Crunchbase free tier, limited PrivCo previews

CB Insights, PitchBook Pro, Crunchbase Pro, PrivCo full, AlphaSense, S&P CapIQ

Combine free Crunchbase + LinkedIn + press; use Owler or Tracxn (lower cost alternatives)


Even with the necessary manual verification of the info provided through AI search, the search process acceleration is invaluable. However, it does not replace competitive intelligence collected by human interaction through direct and informal sources.


Human Competitive Intelligence Sources

When your people are in direct contact with users, leads, and competing vendors, they are ideally placed to collect intelligence unavailable in free or gated publications. Even better, that information will be unique and field-confirmed.

Below are the main sources to collect that information:


Sales teams 

Salespeople are typically required to fill out the Salesforce or other CRM call summary. Yet, that is time-consuming and, when they add it,  their summary is typically as laconic as possible. Listening to call recordings (Gong, Chorus, Zoom) provides a far more nuanced context of why deals are won or lost and which objections come up most often.

A well-prompted AI can summarize transcripts and identify trends.


Customer success and support 

Information from existing customers is key to identifying what features they appreciate, have difficulty with, or would like to see. They might even mention features from named competitors they would like to see or find crucial enough to consider migrating to another vendor.

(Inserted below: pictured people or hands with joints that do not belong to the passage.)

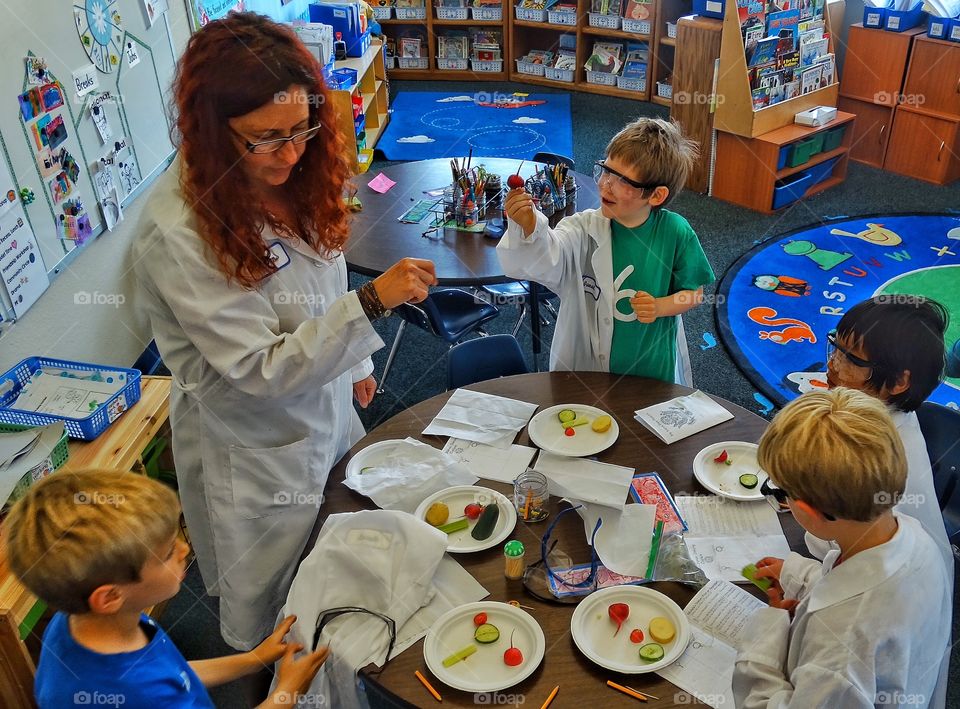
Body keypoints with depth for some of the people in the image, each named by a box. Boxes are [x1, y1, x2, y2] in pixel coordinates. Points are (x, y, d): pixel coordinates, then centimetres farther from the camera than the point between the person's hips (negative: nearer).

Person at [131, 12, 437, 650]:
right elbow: (260, 370, -29)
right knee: (276, 612, 19)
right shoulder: (179, 233, -32)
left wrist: (355, 363, 16)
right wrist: (372, 302, -36)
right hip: (256, 448, -7)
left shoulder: (288, 176, -9)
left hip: (325, 412, 7)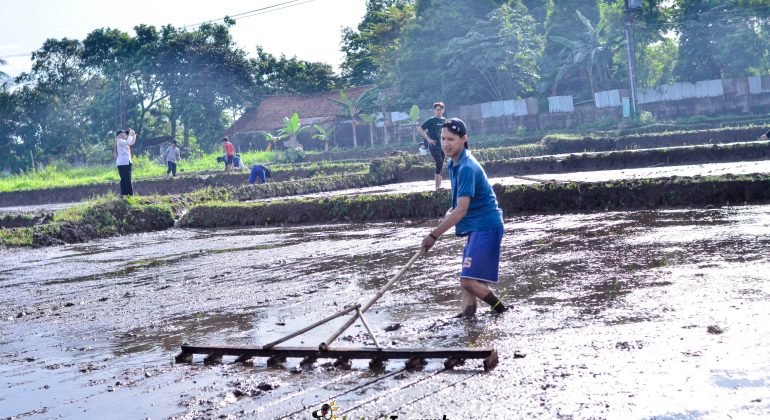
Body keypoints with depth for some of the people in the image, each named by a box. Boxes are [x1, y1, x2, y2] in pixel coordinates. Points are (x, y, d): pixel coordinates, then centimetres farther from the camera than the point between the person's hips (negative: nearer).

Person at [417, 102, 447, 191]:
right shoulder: (431, 120, -6)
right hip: (434, 146, -6)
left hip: (442, 146, 6)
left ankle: (439, 184, 17)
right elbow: (420, 129, -7)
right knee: (439, 163, -17)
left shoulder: (444, 120, 11)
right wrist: (428, 139, -11)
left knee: (440, 165, 9)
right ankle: (437, 186, -17)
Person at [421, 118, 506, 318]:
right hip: (476, 228, 10)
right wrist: (450, 212, 7)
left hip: (485, 228, -10)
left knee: (469, 281, -14)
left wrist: (434, 235, -21)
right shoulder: (453, 164, 10)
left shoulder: (467, 168, -21)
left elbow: (461, 210, -24)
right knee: (467, 279, 11)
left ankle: (503, 313, 2)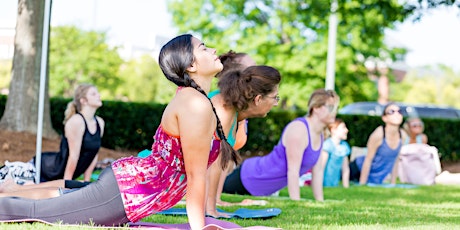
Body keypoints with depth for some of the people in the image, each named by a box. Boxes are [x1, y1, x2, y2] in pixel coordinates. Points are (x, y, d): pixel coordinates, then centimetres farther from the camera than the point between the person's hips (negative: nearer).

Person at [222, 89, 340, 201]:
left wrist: (320, 202, 3)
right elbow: (292, 171, -30)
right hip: (250, 177, -8)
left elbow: (317, 171, 6)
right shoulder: (298, 129, -28)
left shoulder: (319, 134, 0)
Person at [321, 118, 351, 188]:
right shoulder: (328, 144, -14)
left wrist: (346, 187, 14)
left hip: (335, 185, 7)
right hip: (325, 185, -7)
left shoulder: (344, 146, 7)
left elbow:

Channel partners and resellers

Partners compare vendors every day. They gather fresh insights from candid conversations during joint pitches or informal chats. One of the easiest ways to collect these insights is to create a custom field in your CRM and incentivize partners to fill it.


Events

Industry events like Black Hat, Infosec, brim with competitive signals, ranging from new products at booths, roadmaps, and strategy shared in sessions or on stage to position strategy. It is the perfect place to capture what competitors are saying, what questions are asked at their booths, what is their main messaging and more. Handing your team a simple “Top 3 takeaways” template after each event makes it easier to centralize the insights they collected.


Pro template

Top 3 takeaways

Takeaway 1: Competitor [Name] → [Key announcement, feature launch, pricing signal, etc.]

Takeaway 2: Attendees asked about [Theme / Feature] at [Competitor] booth → Indicates [demand/concern/trend].

Takeaway 3: [Competitor exec/keynote/panel] emphasized [Messaging / Strategy] → Suggests focus on [market / vertical / product area].

When time is short to perform a human analysis of all the material, it can be fed to an AI to extract trends and other relevant information.


This concludes the last part of our competitive analysis series.